February 25, 2014
Earlier this month, during UFCW Local 555’s Oregon Lobby Day, shop steward Sarah DeMerritt testified before the Senate Judiciary Committee in support of legislation that would ease penalties for those who unknowingly or inadvertently sell alcohol to a minor for the first time.
It is an issue she knows all too well. In June of 2013, while working as a checker at Safeway in Lake Oswego, Oregon, she sold a six-pack of beer to someone she believed was of legal drinking age. But instead the customer was part of an Oregon Liquor Control Commission sting. A police officer interviewed and cited DeMerritt in her check stand as customers looked on.
“It was very humiliating,” she said. Despite having twelve and half years on the job and no previous offenses, DeMerritt was fired and charged with a Class A Misdemeanor. “Why would I risk my health benefits, my job, my seniority, my life?” she told the committee. “I thought the customer looked old enough to purchase alcohol and was a familiar neighbor that I had carded and sold to in the past.”
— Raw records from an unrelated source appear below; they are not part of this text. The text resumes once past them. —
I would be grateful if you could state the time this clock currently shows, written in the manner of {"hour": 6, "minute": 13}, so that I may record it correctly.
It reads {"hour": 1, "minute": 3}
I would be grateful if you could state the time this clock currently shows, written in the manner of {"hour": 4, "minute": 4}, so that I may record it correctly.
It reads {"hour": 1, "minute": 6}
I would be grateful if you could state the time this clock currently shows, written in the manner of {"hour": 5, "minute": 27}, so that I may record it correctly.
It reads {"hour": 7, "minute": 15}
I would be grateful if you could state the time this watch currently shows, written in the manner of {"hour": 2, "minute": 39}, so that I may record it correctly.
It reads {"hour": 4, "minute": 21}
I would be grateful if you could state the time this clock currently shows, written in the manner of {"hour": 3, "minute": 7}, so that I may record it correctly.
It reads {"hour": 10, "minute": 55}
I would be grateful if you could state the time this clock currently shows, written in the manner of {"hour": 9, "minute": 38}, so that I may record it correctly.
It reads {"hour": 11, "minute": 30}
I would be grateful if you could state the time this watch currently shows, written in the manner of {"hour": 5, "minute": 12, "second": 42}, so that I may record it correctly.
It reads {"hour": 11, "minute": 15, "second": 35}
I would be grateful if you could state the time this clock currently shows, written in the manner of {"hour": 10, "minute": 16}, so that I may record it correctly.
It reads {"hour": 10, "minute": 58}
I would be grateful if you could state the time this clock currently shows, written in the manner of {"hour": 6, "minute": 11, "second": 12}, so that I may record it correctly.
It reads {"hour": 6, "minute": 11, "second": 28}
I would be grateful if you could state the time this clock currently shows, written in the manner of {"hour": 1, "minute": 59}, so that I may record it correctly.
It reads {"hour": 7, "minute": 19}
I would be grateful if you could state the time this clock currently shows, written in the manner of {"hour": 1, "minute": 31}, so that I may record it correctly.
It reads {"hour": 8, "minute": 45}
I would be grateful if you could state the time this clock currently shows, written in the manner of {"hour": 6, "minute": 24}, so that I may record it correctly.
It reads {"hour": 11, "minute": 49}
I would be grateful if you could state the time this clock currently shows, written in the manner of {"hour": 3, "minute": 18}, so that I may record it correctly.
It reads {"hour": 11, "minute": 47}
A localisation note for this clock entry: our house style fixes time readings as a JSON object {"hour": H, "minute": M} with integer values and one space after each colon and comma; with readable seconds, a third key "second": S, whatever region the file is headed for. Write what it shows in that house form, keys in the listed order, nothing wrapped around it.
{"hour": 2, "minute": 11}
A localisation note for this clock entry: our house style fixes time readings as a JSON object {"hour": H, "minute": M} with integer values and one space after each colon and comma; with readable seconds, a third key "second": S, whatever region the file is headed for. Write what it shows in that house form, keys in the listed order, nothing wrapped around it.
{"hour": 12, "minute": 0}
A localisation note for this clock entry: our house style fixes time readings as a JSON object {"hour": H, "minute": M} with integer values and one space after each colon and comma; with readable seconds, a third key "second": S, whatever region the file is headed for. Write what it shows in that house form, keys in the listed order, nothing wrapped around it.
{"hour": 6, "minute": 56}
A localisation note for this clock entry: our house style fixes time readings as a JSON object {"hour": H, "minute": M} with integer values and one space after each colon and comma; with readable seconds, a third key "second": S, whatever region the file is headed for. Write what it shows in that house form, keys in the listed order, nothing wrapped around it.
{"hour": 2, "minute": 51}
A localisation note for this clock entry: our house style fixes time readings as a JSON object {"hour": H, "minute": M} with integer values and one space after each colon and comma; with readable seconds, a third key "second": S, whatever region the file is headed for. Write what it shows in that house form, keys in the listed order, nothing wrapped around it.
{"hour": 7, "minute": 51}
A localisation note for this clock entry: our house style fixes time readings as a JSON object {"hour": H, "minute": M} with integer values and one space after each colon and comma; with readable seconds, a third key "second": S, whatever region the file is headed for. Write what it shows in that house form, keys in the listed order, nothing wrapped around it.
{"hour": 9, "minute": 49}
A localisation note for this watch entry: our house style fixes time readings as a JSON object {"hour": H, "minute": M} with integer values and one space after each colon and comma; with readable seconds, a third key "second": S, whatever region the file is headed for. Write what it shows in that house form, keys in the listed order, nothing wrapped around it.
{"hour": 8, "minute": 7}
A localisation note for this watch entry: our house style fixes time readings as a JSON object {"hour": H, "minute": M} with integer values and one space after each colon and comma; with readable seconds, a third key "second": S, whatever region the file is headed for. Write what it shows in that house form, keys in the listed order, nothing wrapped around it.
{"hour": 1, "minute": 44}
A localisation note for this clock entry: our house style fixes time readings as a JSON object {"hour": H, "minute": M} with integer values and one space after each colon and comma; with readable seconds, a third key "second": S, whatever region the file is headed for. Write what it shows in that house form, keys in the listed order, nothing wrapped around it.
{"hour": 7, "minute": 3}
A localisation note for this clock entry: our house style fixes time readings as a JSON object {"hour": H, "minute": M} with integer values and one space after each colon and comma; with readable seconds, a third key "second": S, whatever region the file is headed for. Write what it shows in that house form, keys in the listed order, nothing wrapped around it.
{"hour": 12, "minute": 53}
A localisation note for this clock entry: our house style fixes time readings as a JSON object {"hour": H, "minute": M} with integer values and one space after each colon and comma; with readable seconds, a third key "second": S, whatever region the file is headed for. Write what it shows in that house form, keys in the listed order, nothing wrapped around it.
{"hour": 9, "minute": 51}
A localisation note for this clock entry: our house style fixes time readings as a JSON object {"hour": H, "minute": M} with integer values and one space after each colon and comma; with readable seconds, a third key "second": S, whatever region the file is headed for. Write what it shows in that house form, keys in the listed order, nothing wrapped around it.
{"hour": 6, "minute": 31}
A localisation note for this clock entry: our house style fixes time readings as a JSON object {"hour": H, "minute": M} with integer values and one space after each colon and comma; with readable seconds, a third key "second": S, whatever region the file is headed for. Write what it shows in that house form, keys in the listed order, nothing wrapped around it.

DeMerritt, who now works at Haggen, stressed that she takes her responsibility to keep alcohol out of the hands of minors very seriously and had passed all previous stings. Senate Bill 1546 would make penalties for first-time offenders more proportional.
Yesterday the Oregon House passed this legislation, joining the Senate in giving it overwhelming support. Oregon Governor John Kitzhaber said he will sign it into law.
“I do not want other employees to have this experience,” DeMerritt said. “I do not want them to have to fight so hard.” By having the courage to share her story, DeMerritt is helping make the system fairer for all grocery workers in Oregon.